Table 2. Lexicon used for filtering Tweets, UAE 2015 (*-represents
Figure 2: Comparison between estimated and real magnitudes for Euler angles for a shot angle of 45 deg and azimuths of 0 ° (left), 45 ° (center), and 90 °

━━━━━━

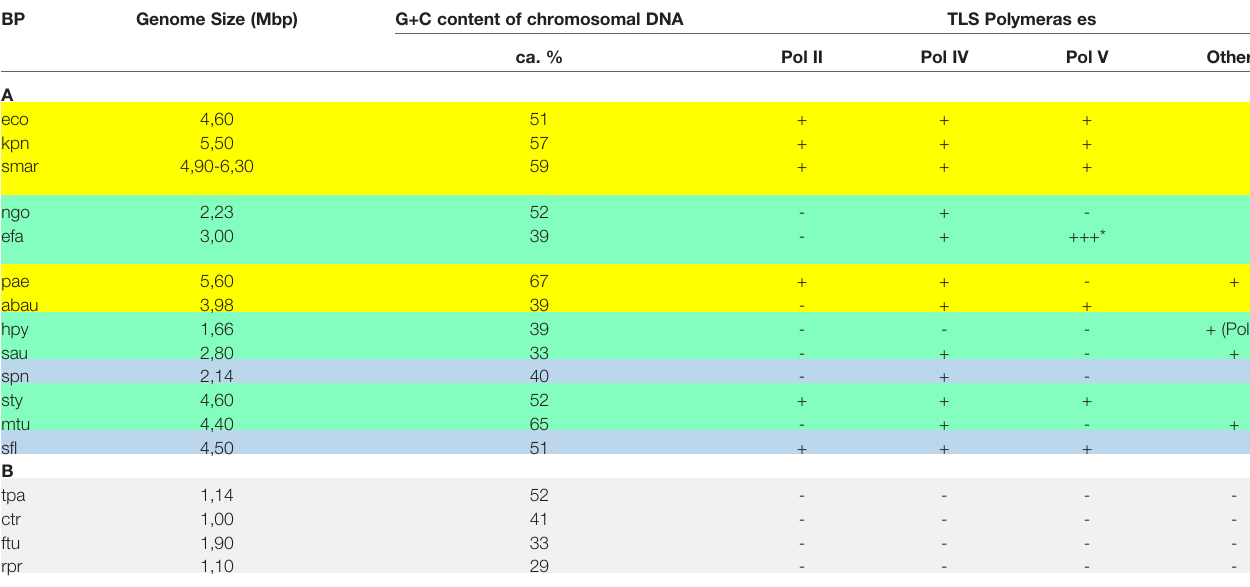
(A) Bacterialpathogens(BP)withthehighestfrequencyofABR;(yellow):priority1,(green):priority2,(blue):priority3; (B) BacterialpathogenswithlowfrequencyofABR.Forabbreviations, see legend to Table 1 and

━━━━━━

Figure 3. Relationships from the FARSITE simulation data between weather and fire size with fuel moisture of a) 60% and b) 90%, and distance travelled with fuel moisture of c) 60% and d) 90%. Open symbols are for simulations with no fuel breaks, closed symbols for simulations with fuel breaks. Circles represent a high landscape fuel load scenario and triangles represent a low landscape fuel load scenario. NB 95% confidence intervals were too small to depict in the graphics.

━━━━━━

All lines in the preceding records that hold the word "Table" need to be copied.

◆ RESULT ◆
Table 2. Lexicon used for filtering Tweets, UAE 2015 (*-represents
(A) Bacterialpathogens(BP)withthehighestfrequencyofABR;(yellow):priority1,(green):priority2,(blue):priority3; (B) BacterialpathogenswithlowfrequencyofABR.Forabbreviations, see legend to Table 1 and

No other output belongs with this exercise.